Incorporation of biological nitrogen fixation in agricultural systems

An argument might be made that replacing synthetic fertilizer-N with biologically fixed N2 will lead to lower synthetic N input and possibly lower N2O emissions. Increases in biological fixed N in agro-ecosystems can be implemented by including cover or green manure crops in the rotation or by replacing non-N2-fixing crops such as cereals with legumes. However, at the global scale, an overall increase in biologically fixed N2 will also lead to an increase in N2O emissions (Mosier et al, 1998; Sorai et al, 2007). For example, by including legumes in a pasture, N2O emissions were estimated to increase by a factor of two to three (Duxbury et al, 1982). Like inorganic N fertilizer, N fixed by leguminous crops is converted by the plant into organic N that can be mineralized and nitrified following decomposition of legume residues, and subsequently denitrified.

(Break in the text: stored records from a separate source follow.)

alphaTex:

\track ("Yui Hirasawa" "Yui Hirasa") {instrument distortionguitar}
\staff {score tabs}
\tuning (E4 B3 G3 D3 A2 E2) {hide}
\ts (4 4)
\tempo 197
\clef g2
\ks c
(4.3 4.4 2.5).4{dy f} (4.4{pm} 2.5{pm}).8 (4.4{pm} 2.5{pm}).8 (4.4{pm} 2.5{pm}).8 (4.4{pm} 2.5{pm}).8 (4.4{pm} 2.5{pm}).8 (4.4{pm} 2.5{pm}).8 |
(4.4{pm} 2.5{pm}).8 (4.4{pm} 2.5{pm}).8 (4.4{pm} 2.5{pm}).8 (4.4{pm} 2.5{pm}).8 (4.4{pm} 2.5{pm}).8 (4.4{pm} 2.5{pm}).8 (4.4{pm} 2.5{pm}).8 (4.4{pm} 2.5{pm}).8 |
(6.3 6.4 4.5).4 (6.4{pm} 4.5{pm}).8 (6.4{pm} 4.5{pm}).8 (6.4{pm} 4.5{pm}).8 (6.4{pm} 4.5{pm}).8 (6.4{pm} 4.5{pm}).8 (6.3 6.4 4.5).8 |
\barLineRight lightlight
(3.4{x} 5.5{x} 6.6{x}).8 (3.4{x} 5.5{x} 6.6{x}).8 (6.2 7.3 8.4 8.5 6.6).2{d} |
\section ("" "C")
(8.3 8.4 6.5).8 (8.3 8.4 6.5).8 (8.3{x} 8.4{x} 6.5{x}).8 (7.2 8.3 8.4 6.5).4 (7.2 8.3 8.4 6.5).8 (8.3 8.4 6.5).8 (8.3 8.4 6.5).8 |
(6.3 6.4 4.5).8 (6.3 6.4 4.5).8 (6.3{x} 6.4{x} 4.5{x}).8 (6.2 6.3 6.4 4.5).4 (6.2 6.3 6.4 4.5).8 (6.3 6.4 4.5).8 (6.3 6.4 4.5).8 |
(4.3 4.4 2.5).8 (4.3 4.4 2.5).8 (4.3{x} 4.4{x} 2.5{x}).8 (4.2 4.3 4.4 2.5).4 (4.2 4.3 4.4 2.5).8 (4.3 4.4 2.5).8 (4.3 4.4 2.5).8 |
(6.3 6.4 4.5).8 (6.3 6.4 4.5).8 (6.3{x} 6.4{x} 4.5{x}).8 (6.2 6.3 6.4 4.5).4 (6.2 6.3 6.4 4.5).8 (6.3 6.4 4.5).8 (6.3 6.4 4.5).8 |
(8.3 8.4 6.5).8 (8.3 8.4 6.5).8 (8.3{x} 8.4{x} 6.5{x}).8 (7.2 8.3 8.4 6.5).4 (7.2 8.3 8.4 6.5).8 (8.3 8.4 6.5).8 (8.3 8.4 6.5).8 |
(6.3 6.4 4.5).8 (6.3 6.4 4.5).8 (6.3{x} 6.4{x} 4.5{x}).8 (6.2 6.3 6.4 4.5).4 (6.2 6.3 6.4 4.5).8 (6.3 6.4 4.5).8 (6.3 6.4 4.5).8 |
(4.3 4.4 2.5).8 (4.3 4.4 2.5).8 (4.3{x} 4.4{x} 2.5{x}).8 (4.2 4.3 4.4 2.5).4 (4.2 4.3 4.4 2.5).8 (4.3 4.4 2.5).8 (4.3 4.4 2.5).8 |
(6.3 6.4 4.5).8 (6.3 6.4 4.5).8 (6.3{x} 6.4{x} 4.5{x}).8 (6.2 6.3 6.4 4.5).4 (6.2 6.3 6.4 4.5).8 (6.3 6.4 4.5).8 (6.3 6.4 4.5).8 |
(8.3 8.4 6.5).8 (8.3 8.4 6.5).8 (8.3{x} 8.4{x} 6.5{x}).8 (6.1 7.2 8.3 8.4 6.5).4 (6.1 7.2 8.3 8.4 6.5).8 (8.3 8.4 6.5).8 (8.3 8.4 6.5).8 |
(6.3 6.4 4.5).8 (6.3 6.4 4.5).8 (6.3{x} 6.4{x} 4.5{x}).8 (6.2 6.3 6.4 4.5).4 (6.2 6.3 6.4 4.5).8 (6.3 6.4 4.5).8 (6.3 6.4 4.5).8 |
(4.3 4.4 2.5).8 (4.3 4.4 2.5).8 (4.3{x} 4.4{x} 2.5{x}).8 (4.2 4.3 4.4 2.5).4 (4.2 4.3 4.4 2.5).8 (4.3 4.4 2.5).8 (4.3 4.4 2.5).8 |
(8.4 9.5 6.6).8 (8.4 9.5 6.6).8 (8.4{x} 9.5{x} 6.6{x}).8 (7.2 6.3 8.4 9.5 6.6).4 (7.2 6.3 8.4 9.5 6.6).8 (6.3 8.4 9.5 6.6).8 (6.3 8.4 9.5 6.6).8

Biologically and synthetically fixed N are indistinguishable once in organic form and equally become potential sources for N2O emissions. Although the actual process of biological N2 fixation probably does not lead to a significant increase in N2O emission, the release of N from root exudates during the growing season and the decomposition of legume residues will lead to an increase in N2O emissions (Rochette and Janzen, 2005).